We continued across the playa, encountering the occasional rock, some with tracks, some not. We also encountered tracks without rocks, which was a surprise given how far we where from the west edge where the people hang out. At this point we were still thinking the rocks had been appropriated.

A rock with a track
A very large rock with no track. I stood on it.

The south edge of the playa was getting closer after considerable walking. Those are the Cottonwood Mountains, the northern section of the Panamint Range.

My wife had stopped to set up her tripod and take photos, so I kept trudging in the same direction we had been going. She caught up later. Eventually, I reached the playa edge.

There were lots of rocks and lots of tracks. Below is one of the longer tracks made by a bigger rock.

One large rock, two tracks. Very odd.

After a bit of wandering to examine rocks and tracks, we headed back north across the playa, on a line a bit west of our line south. Rocks and tracks were seen along the way. The most interesting track was the almost perfect circle I showed at the top of the article. Here’s our trek.

We were on the playa for 2 hours and 35 minutes, traveling 5.7 miles. Once back, we put our gear away, then started north. Here are some photos along the way. All except the multi-headed barrel photos were taken on the way out, when we were more willing to stop and look around.

Again, most of the road was good, like this.
Scraggly Joshua Trees
A few looked better
A multi-headed barrel cactus

Even with stops, we may have driven out faster than we went in because I was more confident of road conditions. Once we picked up the paved road at Ubehebe Crater, it was an hour or less to Furnace Creek. We had another pleasant, albeit expensive dinner at The Last Kind Words Saloon.

The next day, we went a short distance south on the unpaved West Side Road in Death Valley itself to a road my wife found on the maps that she wanted us to drive up a bit, then walk into the mouth of one of the big canyons coming off the Panamint Range. That road was significantly nastier than the one the day previous. Here’s a photo of Death Valley from that trek.

The pale area above my wife’s head, slightly to the right, is Badwater Basin itself, as larger or larger than Racetrack Playa. Death Valley’s below-sea-level floor extends beyond the photo in both directions. Those are the mountains of the Amargosa Range in the background. Clearly, DV is on a different scale than the Racetrack.
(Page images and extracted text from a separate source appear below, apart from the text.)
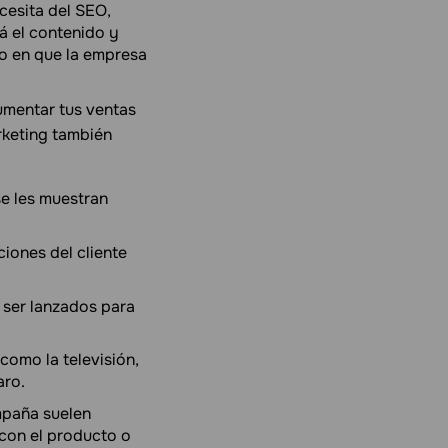
cesita del SEO,
rá el contenido y
to en que la empresa
umentar tus ventas
rketing también
e les muestran
iones del cliente
 ser lanzados para
omo la televisión,
aro.
mpaña suelen
 con el producto o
I didn’t read the Park Service’s page on the Racetrack until after we came home. Once past the dire warnings, the page had a pretty interesting description of the work by Richard Norris, James Norris, and others that has solved much of the mystery regarding how the rocks more. They wired up rocks for remote monitoring, but Richard and James were actually lucky enough to visit the playa when a move event occurred. In brief, there needed to be enough rain in the winter to cause a layer of water on the playa. Then a freeze was needed. When it started to warm and the sheets of ice started to break up and move in surprisingly light winds, the rocks embedded in those sheets moved as well across the very slippery wet mud surface of the playa. The sheets of ice could also leave tracks, which explained the tracks we found with no rocks.

We want to go back to the Racetrack. Rocks or not, it’s a fascinating part of Death Valley National Park. It’s 3990 feet higher than Badwater Basin, which suggests it is practical to visit in the summer if one is prepared and careful. Google searches claim it typically only gets a bit over 100, which is not bad for someone from Tucson. The hike to Ubehebe Peak looks interesting. My wife talked about a run around the perimeter. For that matter, she noticed the road to the Racetrack was a bit shy of the marathon distance. There are springs to find and trace. There’s more to explore further south. I am mystified by the concerns about the road into the Racetrack, but in fairness I am experienced with poor backroads in the American Southwest. One should still be careful, as many people have come to grief in Death Valley and its environs.